* _Direction_: Reproduce all of the material below, swapping each "catalogue / barcode" for "catalog number" and leaving everything else untouched.

--- Start of Material for this task ---

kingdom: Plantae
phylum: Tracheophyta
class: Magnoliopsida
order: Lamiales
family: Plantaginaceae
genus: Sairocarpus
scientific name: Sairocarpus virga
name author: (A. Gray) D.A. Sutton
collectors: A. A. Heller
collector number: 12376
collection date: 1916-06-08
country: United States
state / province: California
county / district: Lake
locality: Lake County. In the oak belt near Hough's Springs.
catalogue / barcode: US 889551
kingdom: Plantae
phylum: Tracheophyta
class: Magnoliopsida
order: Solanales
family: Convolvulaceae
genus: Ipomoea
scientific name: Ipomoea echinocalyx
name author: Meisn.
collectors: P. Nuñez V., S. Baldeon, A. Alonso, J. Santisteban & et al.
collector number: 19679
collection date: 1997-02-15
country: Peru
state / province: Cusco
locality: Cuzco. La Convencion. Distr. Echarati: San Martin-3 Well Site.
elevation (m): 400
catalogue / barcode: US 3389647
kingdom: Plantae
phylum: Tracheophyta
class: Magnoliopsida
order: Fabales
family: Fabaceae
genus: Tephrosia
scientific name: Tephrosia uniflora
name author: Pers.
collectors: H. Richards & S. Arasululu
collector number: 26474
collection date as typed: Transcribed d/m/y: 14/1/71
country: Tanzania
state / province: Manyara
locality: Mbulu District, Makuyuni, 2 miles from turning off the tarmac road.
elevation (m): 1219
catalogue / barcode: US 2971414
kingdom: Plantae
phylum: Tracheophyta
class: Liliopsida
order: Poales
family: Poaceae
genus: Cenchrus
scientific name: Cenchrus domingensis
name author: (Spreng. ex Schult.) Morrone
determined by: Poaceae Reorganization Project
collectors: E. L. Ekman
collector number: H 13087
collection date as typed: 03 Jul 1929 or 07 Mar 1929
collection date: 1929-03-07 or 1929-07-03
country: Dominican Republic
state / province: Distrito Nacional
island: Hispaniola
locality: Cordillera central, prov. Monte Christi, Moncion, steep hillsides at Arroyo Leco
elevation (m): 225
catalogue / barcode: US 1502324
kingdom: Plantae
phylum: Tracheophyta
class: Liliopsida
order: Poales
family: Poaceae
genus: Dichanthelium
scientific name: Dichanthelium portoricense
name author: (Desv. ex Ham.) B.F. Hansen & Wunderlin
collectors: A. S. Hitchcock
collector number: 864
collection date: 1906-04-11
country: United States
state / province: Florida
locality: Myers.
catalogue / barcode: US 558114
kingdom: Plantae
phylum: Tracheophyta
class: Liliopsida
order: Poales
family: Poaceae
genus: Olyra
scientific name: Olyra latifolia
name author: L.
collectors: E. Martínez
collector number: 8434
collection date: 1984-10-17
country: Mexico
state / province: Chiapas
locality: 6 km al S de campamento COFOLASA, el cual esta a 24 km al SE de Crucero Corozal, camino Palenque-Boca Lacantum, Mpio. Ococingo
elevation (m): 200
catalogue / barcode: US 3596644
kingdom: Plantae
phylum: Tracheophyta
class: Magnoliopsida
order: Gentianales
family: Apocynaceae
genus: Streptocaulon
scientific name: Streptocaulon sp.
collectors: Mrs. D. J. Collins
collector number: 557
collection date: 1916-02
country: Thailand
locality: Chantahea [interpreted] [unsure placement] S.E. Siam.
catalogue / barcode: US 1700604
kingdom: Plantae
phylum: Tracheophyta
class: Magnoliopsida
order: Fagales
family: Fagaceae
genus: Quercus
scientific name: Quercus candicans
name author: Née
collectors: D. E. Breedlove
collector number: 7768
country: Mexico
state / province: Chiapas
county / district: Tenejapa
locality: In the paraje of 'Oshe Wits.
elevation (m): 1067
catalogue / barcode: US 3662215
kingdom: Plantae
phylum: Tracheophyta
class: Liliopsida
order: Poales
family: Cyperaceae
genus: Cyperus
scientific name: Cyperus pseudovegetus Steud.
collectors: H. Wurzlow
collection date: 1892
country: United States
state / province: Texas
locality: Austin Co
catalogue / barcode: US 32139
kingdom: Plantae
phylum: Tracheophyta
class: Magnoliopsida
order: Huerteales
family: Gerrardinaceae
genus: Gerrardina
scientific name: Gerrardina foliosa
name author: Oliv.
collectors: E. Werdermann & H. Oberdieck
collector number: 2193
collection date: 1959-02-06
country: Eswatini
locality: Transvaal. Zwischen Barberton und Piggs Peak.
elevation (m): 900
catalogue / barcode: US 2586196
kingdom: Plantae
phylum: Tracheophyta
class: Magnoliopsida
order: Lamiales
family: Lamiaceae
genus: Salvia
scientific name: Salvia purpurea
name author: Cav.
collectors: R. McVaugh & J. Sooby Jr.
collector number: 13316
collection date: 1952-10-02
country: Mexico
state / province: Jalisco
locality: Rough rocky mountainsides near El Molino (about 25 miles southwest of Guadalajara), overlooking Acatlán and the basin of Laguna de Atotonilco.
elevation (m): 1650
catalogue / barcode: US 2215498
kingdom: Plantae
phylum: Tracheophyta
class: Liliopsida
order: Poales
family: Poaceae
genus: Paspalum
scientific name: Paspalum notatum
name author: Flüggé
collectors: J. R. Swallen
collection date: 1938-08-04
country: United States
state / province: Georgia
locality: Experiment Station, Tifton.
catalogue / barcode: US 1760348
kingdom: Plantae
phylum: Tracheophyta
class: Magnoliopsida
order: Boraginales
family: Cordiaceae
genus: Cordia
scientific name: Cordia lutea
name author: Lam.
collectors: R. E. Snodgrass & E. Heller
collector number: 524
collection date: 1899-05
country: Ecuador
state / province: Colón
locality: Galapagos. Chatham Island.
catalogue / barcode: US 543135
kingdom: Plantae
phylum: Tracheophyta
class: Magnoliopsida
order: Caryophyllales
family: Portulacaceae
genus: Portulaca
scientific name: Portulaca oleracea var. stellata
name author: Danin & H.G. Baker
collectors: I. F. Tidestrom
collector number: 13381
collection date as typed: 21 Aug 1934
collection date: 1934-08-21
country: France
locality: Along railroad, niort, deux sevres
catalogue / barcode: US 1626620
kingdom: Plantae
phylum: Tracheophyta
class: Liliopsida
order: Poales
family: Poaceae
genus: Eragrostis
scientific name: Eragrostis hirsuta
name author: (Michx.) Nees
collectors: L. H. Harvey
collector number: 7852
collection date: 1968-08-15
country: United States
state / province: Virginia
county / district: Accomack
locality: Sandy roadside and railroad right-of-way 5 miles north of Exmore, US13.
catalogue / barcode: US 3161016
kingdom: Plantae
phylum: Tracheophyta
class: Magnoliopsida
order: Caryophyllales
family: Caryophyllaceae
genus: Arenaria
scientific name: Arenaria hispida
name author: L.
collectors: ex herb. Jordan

--- End of Material for this task ---

* _Result of this exercise_:
kingdom: Plantae
phylum: Tracheophyta
class: Magnoliopsida
order: Lamiales
family: Plantaginaceae
genus: Sairocarpus
scientific name: Sairocarpus virga
name author: (A. Gray) D.A. Sutton
collectors: A. A. Heller
collector number: 12376
collection date: 1916-06-08
country: United States
state / province: California
county / district: Lake
locality: Lake County. In the oak belt near Hough's Springs.
catalog number: US 889551
kingdom: Plantae
phylum: Tracheophyta
class: Magnoliopsida
order: Solanales
family: Convolvulaceae
genus: Ipomoea
scientific name: Ipomoea echinocalyx
name author: Meisn.
collectors: P. Nuñez V., S. Baldeon, A. Alonso, J. Santisteban & et al.
collector number: 19679
collection date: 1997-02-15
country: Peru
state / province: Cusco
locality: Cuzco. La Convencion. Distr. Echarati: San Martin-3 Well Site.
elevation (m): 400
catalog number: US 3389647
kingdom: Plantae
phylum: Tracheophyta
class: Magnoliopsida
order: Fabales
family: Fabaceae
genus: Tephrosia
scientific name: Tephrosia uniflora
name author: Pers.
collectors: H. Richards & S. Arasululu
collector number: 26474
collection date as typed: Transcribed d/m/y: 14/1/71
country: Tanzania
state / province: Manyara
locality: Mbulu District, Makuyuni, 2 miles from turning off the tarmac road.
elevation (m): 1219
catalog number: US 2971414
kingdom: Plantae
phylum: Tracheophyta
class: Liliopsida
order: Poales
family: Poaceae
genus: Cenchrus
scientific name: Cenchrus domingensis
name author: (Spreng. ex Schult.) Morrone
determined by: Poaceae Reorganization Project
collectors: E. L. Ekman
collector number: H 13087
collection date as typed: 03 Jul 1929 or 07 Mar 1929
collection date: 1929-03-07 or 1929-07-03
country: Dominican Republic
state / province: Distrito Nacional
island: Hispaniola
locality: Cordillera central, prov. Monte Christi, Moncion, steep hillsides at Arroyo Leco
elevation (m): 225
catalog number: US 1502324
kingdom: Plantae
phylum: Tracheophyta
class: Liliopsida
order: Poales
family: Poaceae
genus: Dichanthelium
scientific name: Dichanthelium portoricense
name author: (Desv. ex Ham.) B.F. Hansen & Wunderlin
collectors: A. S. Hitchcock
collector number: 864
collection date: 1906-04-11
country: United States
state / province: Florida
locality: Myers.
catalog number: US 558114
kingdom: Plantae
phylum: Tracheophyta
class: Liliopsida
order: Poales
family: Poaceae
genus: Olyra
scientific name: Olyra latifolia
name author: L.
collectors: E. Martínez
collector number: 8434
collection date: 1984-10-17
country: Mexico
state / province: Chiapas
locality: 6 km al S de campamento COFOLASA, el cual esta a 24 km al SE de Crucero Corozal, camino Palenque-Boca Lacantum, Mpio. Ococingo
elevation (m): 200
catalog number: US 3596644
kingdom: Plantae
phylum: Tracheophyta
class: Magnoliopsida
order: Gentianales
family: Apocynaceae
genus: Streptocaulon
scientific name: Streptocaulon sp.
collectors: Mrs. D. J. Collins
collector number: 557
collection date: 1916-02
country: Thailand
locality: Chantahea [interpreted] [unsure placement] S.E. Siam.
catalog number: US 1700604
kingdom: Plantae
phylum: Tracheophyta
class: Magnoliopsida
order: Fagales
family: Fagaceae
genus: Quercus
scientific name: Quercus candicans
name author: Née
collectors: D. E. Breedlove
collector number: 7768
country: Mexico
state / province: Chiapas
county / district: Tenejapa
locality: In the paraje of 'Oshe Wits.
elevation (m): 1067
catalog number: US 3662215
kingdom: Plantae
phylum: Tracheophyta
class: Liliopsida
order: Poales
family: Cyperaceae
genus: Cyperus
scientific name: Cyperus pseudovegetus Steud.
collectors: H. Wurzlow
collection date: 1892
country: United States
state / province: Texas
locality: Austin Co
catalog number: US 32139
kingdom: Plantae
phylum: Tracheophyta
class: Magnoliopsida
order: Huerteales
family: Gerrardinaceae
genus: Gerrardina
scientific name: Gerrardina foliosa
name author: Oliv.
collectors: E. Werdermann & H. Oberdieck
collector number: 2193
collection date: 1959-02-06
country: Eswatini
locality: Transvaal. Zwischen Barberton und Piggs Peak.
elevation (m): 900
catalog number: US 2586196
kingdom: Plantae
phylum: Tracheophyta
class: Magnoliopsida
order: Lamiales
family: Lamiaceae
genus: Salvia
scientific name: Salvia purpurea
name author: Cav.
collectors: R. McVaugh & J. Sooby Jr.
collector number: 13316
collection date: 1952-10-02
country: Mexico
state / province: Jalisco
locality: Rough rocky mountainsides near El Molino (about 25 miles southwest of Guadalajara), overlooking Acatlán and the basin of Laguna de Atotonilco.
elevation (m): 1650
catalog number: US 2215498
kingdom: Plantae
phylum: Tracheophyta
class: Liliopsida
order: Poales
family: Poaceae
genus: Paspalum
scientific name: Paspalum notatum
name author: Flüggé
collectors: J. R. Swallen
collection date: 1938-08-04
country: United States
state / province: Georgia
locality: Experiment Station, Tifton.
catalog number: US 1760348
kingdom: Plantae
phylum: Tracheophyta
class: Magnoliopsida
order: Boraginales
family: Cordiaceae
genus: Cordia
scientific name: Cordia lutea
name author: Lam.
collectors: R. E. Snodgrass & E. Heller
collector number: 524
collection date: 1899-05
country: Ecuador
state / province: Colón
locality: Galapagos. Chatham Island.
catalog number: US 543135
kingdom: Plantae
phylum: Tracheophyta
class: Magnoliopsida
order: Caryophyllales
family: Portulacaceae
genus: Portulaca
scientific name: Portulaca oleracea var. stellata
name author: Danin & H.G. Baker
collectors: I. F. Tidestrom
collector number: 13381
collection date as typed: 21 Aug 1934
collection date: 1934-08-21
country: France
locality: Along railroad, niort, deux sevres
catalog number: US 1626620
kingdom: Plantae
phylum: Tracheophyta
class: Liliopsida
order: Poales
family: Poaceae
genus: Eragrostis
scientific name: Eragrostis hirsuta
name author: (Michx.) Nees
collectors: L. H. Harvey
collector number: 7852
collection date: 1968-08-15
country: United States
state / province: Virginia
county / district: Accomack
locality: Sandy roadside and railroad right-of-way 5 miles north of Exmore, US13.
catalog number: US 3161016
kingdom: Plantae
phylum: Tracheophyta
class: Magnoliopsida
order: Caryophyllales
family: Caryophyllaceae
genus: Arenaria
scientific name: Arenaria hispida
name author: L.
collectors: ex herb. Jordan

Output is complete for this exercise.